[Items from a data source]
☆ ☆ ☆ ☆ ☆ ☆ ☆

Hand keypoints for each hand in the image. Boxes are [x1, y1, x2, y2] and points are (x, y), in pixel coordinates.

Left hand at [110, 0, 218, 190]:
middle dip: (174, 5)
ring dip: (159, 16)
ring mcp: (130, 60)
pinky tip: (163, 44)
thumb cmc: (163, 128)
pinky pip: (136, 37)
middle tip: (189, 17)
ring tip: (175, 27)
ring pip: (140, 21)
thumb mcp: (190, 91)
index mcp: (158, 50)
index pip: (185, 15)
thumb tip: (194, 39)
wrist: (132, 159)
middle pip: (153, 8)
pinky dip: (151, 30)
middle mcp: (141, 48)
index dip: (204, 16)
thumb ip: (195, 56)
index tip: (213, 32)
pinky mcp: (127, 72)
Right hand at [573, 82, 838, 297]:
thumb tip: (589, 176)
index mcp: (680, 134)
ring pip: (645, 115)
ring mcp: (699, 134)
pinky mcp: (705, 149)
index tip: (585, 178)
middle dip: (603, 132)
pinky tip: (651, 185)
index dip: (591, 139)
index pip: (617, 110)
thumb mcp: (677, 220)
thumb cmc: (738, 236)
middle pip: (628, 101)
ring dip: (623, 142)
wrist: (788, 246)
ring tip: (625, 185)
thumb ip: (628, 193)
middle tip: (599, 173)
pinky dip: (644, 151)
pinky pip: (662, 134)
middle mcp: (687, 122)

☆ ☆ ☆ ☆ ☆ ☆ ☆

[Assignment]: Return, word for word, the line containing "middle pip: (153, 8)" and all lines after it through the last line of the records, and nothing else.

[Task result]:
middle pip: (153, 8)
pinky dip: (151, 30)
middle mcp: (141, 48)
index dip: (204, 16)
thumb ip: (195, 56)
index tip: (213, 32)
pinky mcp: (127, 72)
Right hand at [573, 82, 838, 297]:
thumb tip: (589, 176)
index mcp: (680, 134)
ring pip: (645, 115)
ring mcp: (699, 134)
pinky mcp: (705, 149)
index tip: (585, 178)
middle dip: (603, 132)
pinky tip: (651, 185)
index dip: (591, 139)
index pip: (617, 110)
thumb mcp: (677, 220)
thumb cmc: (738, 236)
middle pip: (628, 101)
ring dip: (623, 142)
wrist: (788, 246)
ring tip: (625, 185)
thumb ip: (628, 193)
middle tip: (599, 173)
pinky dip: (644, 151)
pinky pip: (662, 134)
middle mcp: (687, 122)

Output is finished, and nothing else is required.